この2つの機能は、それぞれ独立して設定する必要があります。

「画面では固定できているのに印刷すると消える」というトラブルは、この違いを知らないことで起こる典型的なミスです。

エクセルで一番上の行の固定を解除する方法

続いては、固定した先頭行の設定を解除する方法を確認していきます。

一度設定したウィンドウ枠の固定を解除したい場合は、設定時と同じ「表示」タブから操作します。

固定を解除しても、シートのデータや書式には何も影響しないので安心して操作してみてください。

ウィンドウ枠の固定を解除する手順

① 「表示」タブをクリックする

② 「ウィンドウ枠の固定」ボタンをクリックする

③ メニューに「ウィンドウ枠固定の解除」が表示されるので選択する

固定が設定されている状態では、「ウィンドウ枠の固定」ボタンを押すとメニューの最上部に「ウィンドウ枠固定の解除」が表示されます。

これをクリックするだけで、固定ラインが消えて通常のスクロール状態に戻ります。

印刷タイトルの解除方法

印刷タイトルの設定を解除する場合は、再度「ページレイアウト」→「印刷タイトル」を開きます。

「タイトル行」の入力欄に設定されている行の参照(例:$1:$1)を削除し、「OK」をクリックすれば解除完了です。

解除後は、印刷プレビューで確認するとより安心でしょう。

固定が解除できないときの対処法

「ウィンドウ枠固定の解除」がメニューに表示されない場合、そもそも固定設定がされていない状態である可能性があります。

また、シートが保護されている場合は操作がロックされていることもあるため、「校閲」タブから「シートの保護の解除」を行う必要があります。

エラーが出るときは、まずシートの保護状態を確認してみるのがよいでしょう。

エクセルの行固定に関するよくあるトラブルと対処法

続いては、Excelの行固定に関するよくあるトラブルと対処法を確認していきます。

行固定は便利な機能ですが、操作ミスや設定の誤りによってうまく機能しないケースもあります。

代表的なトラブルを知っておくことで、スムーズに問題解決できるようになるでしょう。

2行目以降が固定されてしまう場合

「先頭行の固定」ではなく「ウィンドウ枠の固定」を使った場合、選択しているセルによっては意図せず2行目以降が固定されてしまうことがあります。

たとえばB3セルを選択した状態でウィンドウ枠の固定を実行すると、1・2行目が固定されてしまいます。

「上だけ(1行目だけ)を固定したい」場合は、必ず「先頭行の固定」を使うか、A2セルを選択した状態で「ウィンドウ枠の固定」を実行するようにしましょう。

スクロールしても固定ラインが見えない場合

固定ラインは存在するものの、スクロール量が少ない場合は視覚的に気づかないことがあります。

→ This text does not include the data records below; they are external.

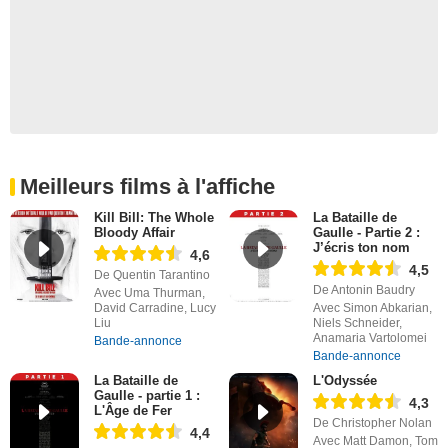
Meilleurs films à l'affiche
Kill Bill: The Whole
La Bataille de
Bloody Affair
Gaulle - Partie 2 :
J’écris ton nom
4,6
4,5
De Quentin Tarantino
De Antonin Baudry
Avec Uma Thurman,
David Carradine, Lucy
Avec Simon Abkarian,
Liu
Niels Schneider,
Anamaria Vartolomei
Bande-annonce
Bande-annonce
La Bataille de
L'Odyssée
Gaulle - partie 1 :
4,3
L'Âge de Fer
De Christopher Nolan
4,4
Avec Matt Damon, Tom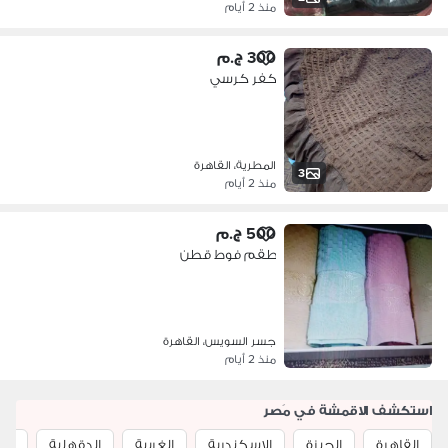
منذ 2 أيام
300 ج.م
كفر كرسي
المطرية، القاهرة
3
منذ 2 أيام
500 ج.م
طقم فوط قطن
جسر السويس، القاهرة
منذ 2 أيام
استكشف الاقمشة في مَصر
القاهرة
الجيزة
الإسكندرية
الغربية
الدقهلية
بور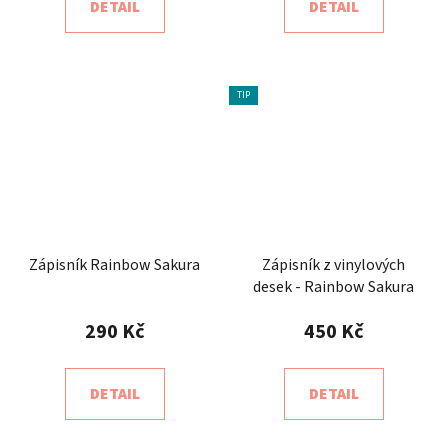
DETAIL
DETAIL
TIP
Zápisník Rainbow Sakura
Zápisník z vinylových
desek - Rainbow Sakura
290 Kč
450 Kč
DETAIL
DETAIL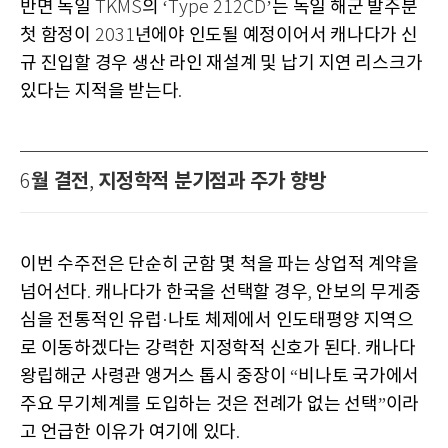
반면 독일
의
는 독일 해군 발주분
TKMS
‘Type 212CD’
첫 함정이
년에야 인도될 예정이어서 캐나다가 신
2031
규 진입할 경우 생산 라인 재설계 및 납기 지연 리스크가
있다는 지적을 받는다
.
월 결전
지정학적 분기점과 주가 향방
6
,
이번 수주전은 단순히 군함 몇 척을 파는 상업적 계약을
넘어선다
캐나다가 한국을 선택할 경우
안보의 무게중
.
,
심을 전통적인 유럽
나토 체제에서 인도태평양 지역으
·
로 이동하겠다는 강력한 지정학적 신호가 된다
캐나다
.
왕립해군 사령관 앵거스 톱시 중장이
비나토 국가에서
“
주요 무기체계를 도입하는 것은 전례가 없는 선택
이라
”
고 언급한 이유가 여기에 있다
.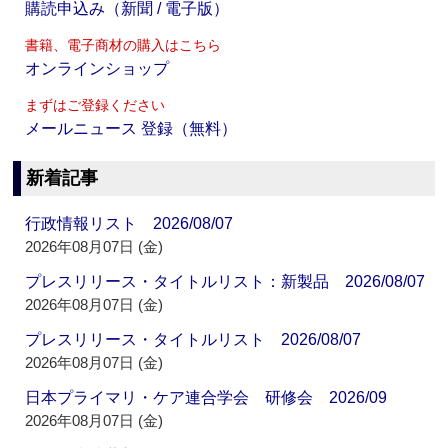
購読申込み（新聞 / 電子版）
書籍、電子商材の購入はこちら
オンラインショップ
まずはご登録ください
メールニュース 登録（無料）
新着記事
行政情報リスト 2026/08/07
2026年08月07日 (金)
プレスリリース・タイトルリスト：新製品 2026/08/07
2026年08月07日 (金)
プレスリリース・タイトルリスト 2026/08/07
2026年08月07日 (金)
日本プライマリ・ケア連合学会 研修会 2026/09
2026年08月07日 (金)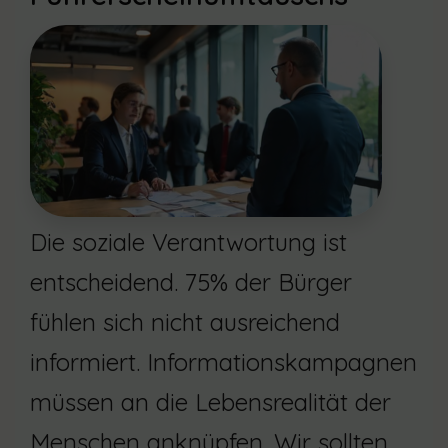
Die soziale Verantwortung ist
entscheidend. 75% der Bürger
fühlen sich nicht ausreichend
informiert. Informationskampagnen
müssen an die Lebensrealität der
Menschen anknüpfen. Wir sollten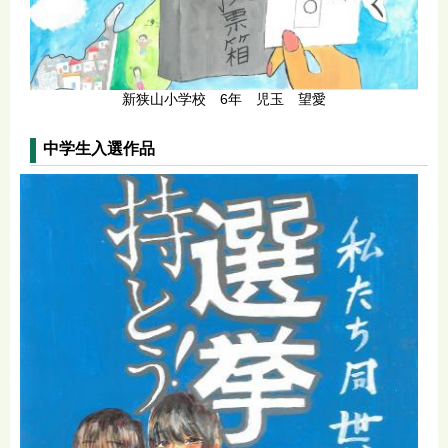
新狭山小学校 6年 児玉 望愛
中学生入選作品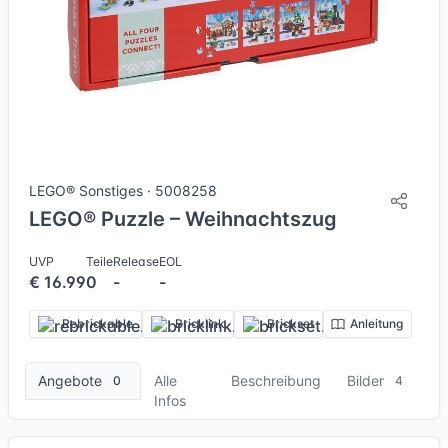
4 Bilder
LEGO® Sonstiges · 5008258
LEGO® Puzzle – Weihnachtszug
UVP
Teile
Release
EOL
€ 16.99
0
-
-
Rebrickable
Bricklink
Brickset
Anleitung
Angebote
Alle
Beschreibung
Bilder
0
4
Infos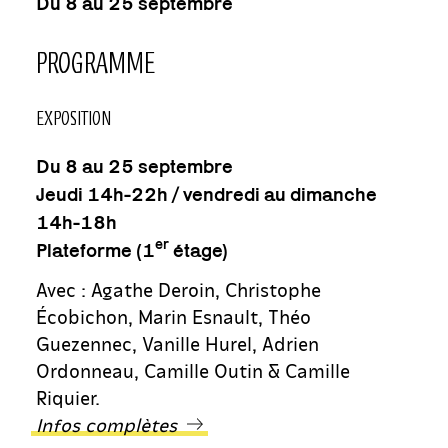
Du 8 au 25 septembre
PROGRAMME
EXPOSITION
Du 8 au 25 septembre
Jeudi 14h-22h / vendredi au dimanche
14h-18h
er
Plateforme (1
étage)
Avec : Agathe Deroin, Christophe
Écobichon, Marin Esnault, Théo
Guezennec, Vanille Hurel, Adrien
Ordonneau, Camille Outin & Camille
Riquier.
Infos complètes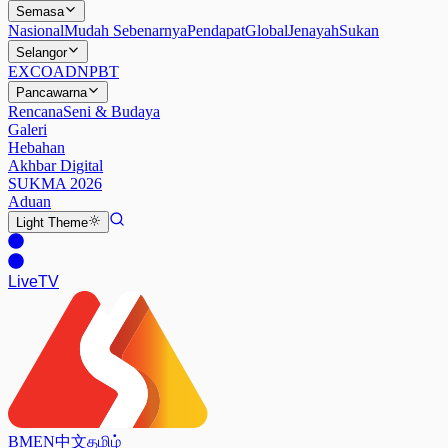
Semasa
Nasional
Mudah Sebenarnya
Pendapat
Global
Jenayah
Sukan
Selangor
EXCO
ADN
PBT
Pancawarna
Rencana
Seni & Budaya
Galeri
Hebahan
Akhbar Digital
SUKMA 2026
Aduan
Light
Theme
Live
TV
BM
EN
中文
தமிழ்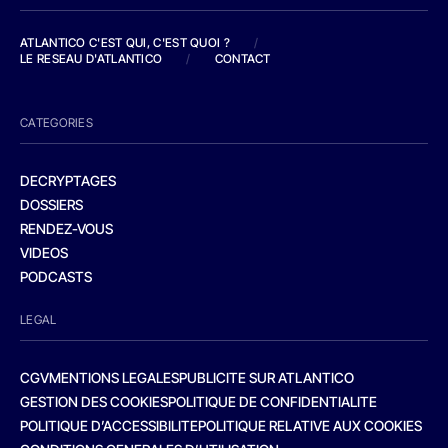
ATLANTICO C'EST QUI, C'EST QUOI ?
/
LE RESEAU D'ATLANTICO
/
CONTACT
CATEGORIES
DECRYPTAGES
DOSSIERS
RENDEZ-VOUS
VIDEOS
PODCASTS
LEGAL
CGV
MENTIONS LEGALES
PUBLICITE SUR ATLANTICO
GESTION DES COOKIES
POLITIQUE DE CONFIDENTIALITE
POLITIQUE D’ACCESSIBILITE
POLITIQUE RELATIVE AUX COOKIES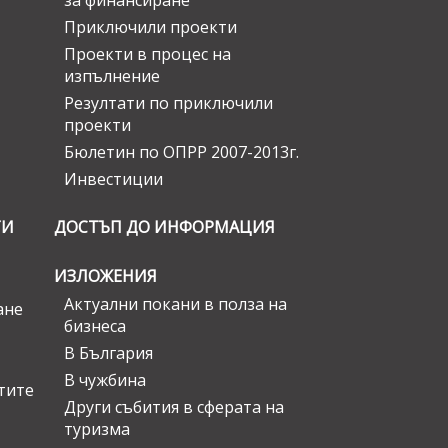
за финансиране
Приключили проекти
Проекти в процес на
изпълнение
Резултати по приключили
проекти
Бюлетин по ОПРР 2007-2013г.
Инвестиции
ГИ
ДОСТЪП ДО ИНФОРМАЦИЯ
ИЗЛОЖЕНИЯ
Актуални покани в полза на
ане
бизнеса
В България
В чужбина
стите
Други събития в сферата на
туризма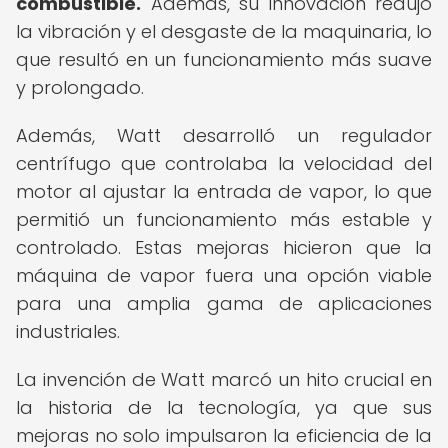
combustible.
Además, su innovación redujo
la vibración y el desgaste de la maquinaria, lo
que resultó en un funcionamiento más suave
y prolongado.
Además, Watt desarrolló un regulador
centrífugo que controlaba la velocidad del
motor al ajustar la entrada de vapor, lo que
permitió un funcionamiento más estable y
controlado. Estas mejoras hicieron que la
máquina de vapor fuera una opción viable
para una amplia gama de aplicaciones
industriales.
La invención de Watt marcó un hito crucial en
la historia de la tecnología, ya que sus
mejoras no solo impulsaron la eficiencia de la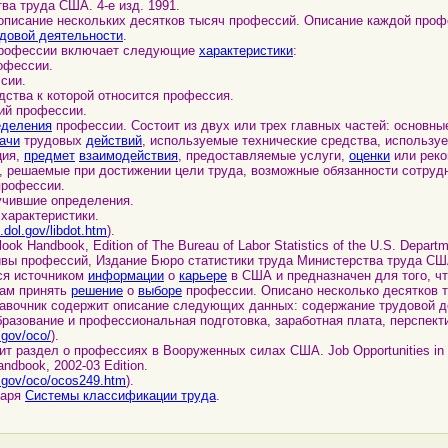
а труда США. 4-е изд. 1991.
сание нескольких десятков тысяч профессий. Описание каждой профе
удовой деятельности
.
офессии включает следующие
характеристики
:
офессии.
сии.
дства к которой относится профессия.
ий профессии.
еделения
профессии. Состоит из двух или трех главных частей: основны
ачи
трудовых
действий
, используемые технические средства, использу
ция,
предмет
взаимодействия
, предоставляемые услуги,
оценки
или реко
, решаемые при достижении цели труда, возможные обязанности сотруд
профессии.
учившие определения.
характеристики.
j.dol.gov/libdot.htm
).
ook Handbook, Edition of The Bureau of Labor Statistics of the U.S. Departm
вы профессий, Издание Бюро статистики труда Министерства труда США,
я источником
информации
о
карьере
в США и предназначен для того, ч
цам принять
решение
о
выборе
профессии. Описано несколько десятков 
авочник содержит описание следующих данных: содержание трудовой д
разование и профессиональная подготовка, заработная плата, перспек
.gov/oco/
).
аздел о профессиях в Вооруженных силах США. Job Opportunities in th
andbook, 2002-03 Edition.
s.gov/oco/ocos249.htm
).
варя
Системы классификации труда
.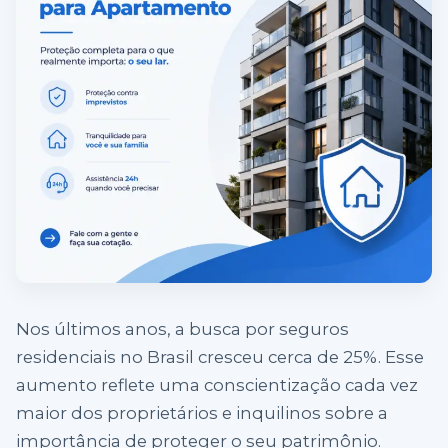
Nos últimos anos, a busca por seguros
residenciais no Brasil cresceu cerca de 25%. Esse
aumento reflete uma conscientização cada vez
maior dos proprietários e inquilinos sobre a
importância de proteger o seu patrimônio.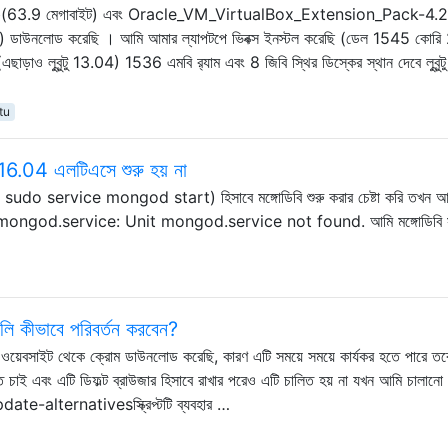
3.9 মেগাবাইট) এবং Oracle_VM_VirtualBox_Extension_Pack-4.2
উনলোড করেছি । আমি আমার ল্যাপটপে ভিবক্স ইনস্টল করেছি (ডেল 1545 কোরি 2
়াও লুবুন্টু 13.04) 1536 এমবি র‌্যাম এবং 8 জিবি স্থির ডিস্কের স্থান দেবে লুবুন্
tu
্টু 16.04 এলটিএসে শুরু হয় না
( sudo service mongod start) হিসাবে মঙ্গোডিবি শুরু করার চেষ্টা করি তখন আ
tart mongod.service: Unit mongod.service not found. আমি মঙ্গোডিবি 
ি কীভাবে পরিবর্তন করবেন?
 ওয়েবসাইট থেকে ক্রোম ডাউনলোড করেছি, কারণ এটি সময়ে সময়ে কার্যকর হতে পারে ত
খতে চাই এবং এটি ডিফল্ট ব্রাউজার হিসাবে রাখার পরেও এটি চালিত হয় না যখন আমি চালানো
te-alternativesস্ক্রিপ্টটি ব্যবহার …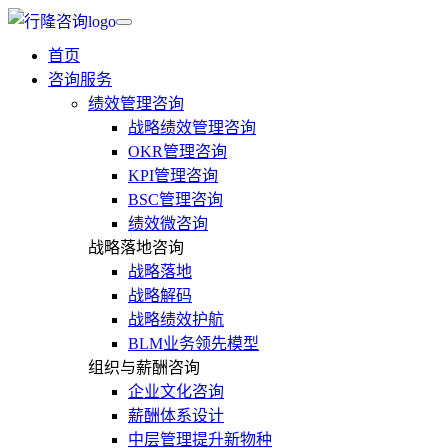
首页
咨询服务
绩效管理咨询
战略绩效管理咨询
OKR管理咨询
KPI管理咨询
BSC管理咨询
绩效微咨询
战略落地咨询
战略落地
战略解码
战略绩效护航
BLM业务领先模型
组织与薪酬咨询
企业文化咨询
薪酬体系设计
中层管理提升新物种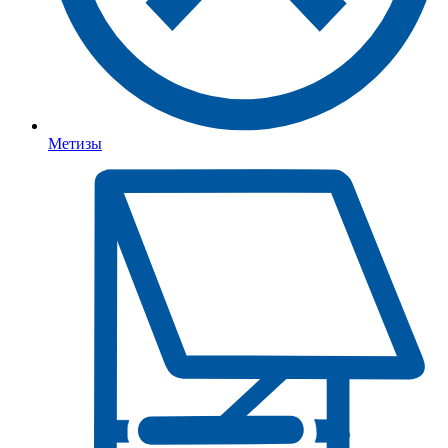
Метизы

十分に下にスクロールすることで、先頭行が固定されているかどうかをはっきり確認できるでしょう。

固定ラインの線が薄くて見づらい場合は、セルの枠線の色を変える方法で見やすくする工夫も有効です。

複数シートで同じ固定設定を適用したい場合

Excelの「ウィンドウ枠の固定」はシートごとに個別の設定となります。

複数のシートに同じ固定設定を適用したい場合は、各シートに対して個別に設定を行う必要があります。

ただし、複数のシートを選択してからまとめて操作する「シートのグループ化」を活用することで、一括で同じ固定設定を行える場合もあります。

効率よく設定したいときは試してみる価値があるでしょう。

まとめ

この記事では、【Excel】エクセルで一番上の行を固定する方法(印刷時の固定・上だけ固定・解除など)について解説しました。

スクロール時の固定には「表示」タブの「先頭行の固定」を、印刷時の固定には「ページレイアウト」タブの「印刷タイトル(タイトル行)」をそれぞれ使い分けることが重要なポイントです。

固定の解除も「表示」タブから簡単に行えるため、必要に応じて柔軟に切り替えてみてください。

よくあるトラブルとしては、「先頭行の固定」と「ウィンドウ枠の固定」の使い分けミスや、画面固定と印刷固定を混同してしまうケースが多い傾向にあります。

今回ご紹介した手順と注意点を参考に、Excelでの作業効率をさらにアップさせていただければ幸いです。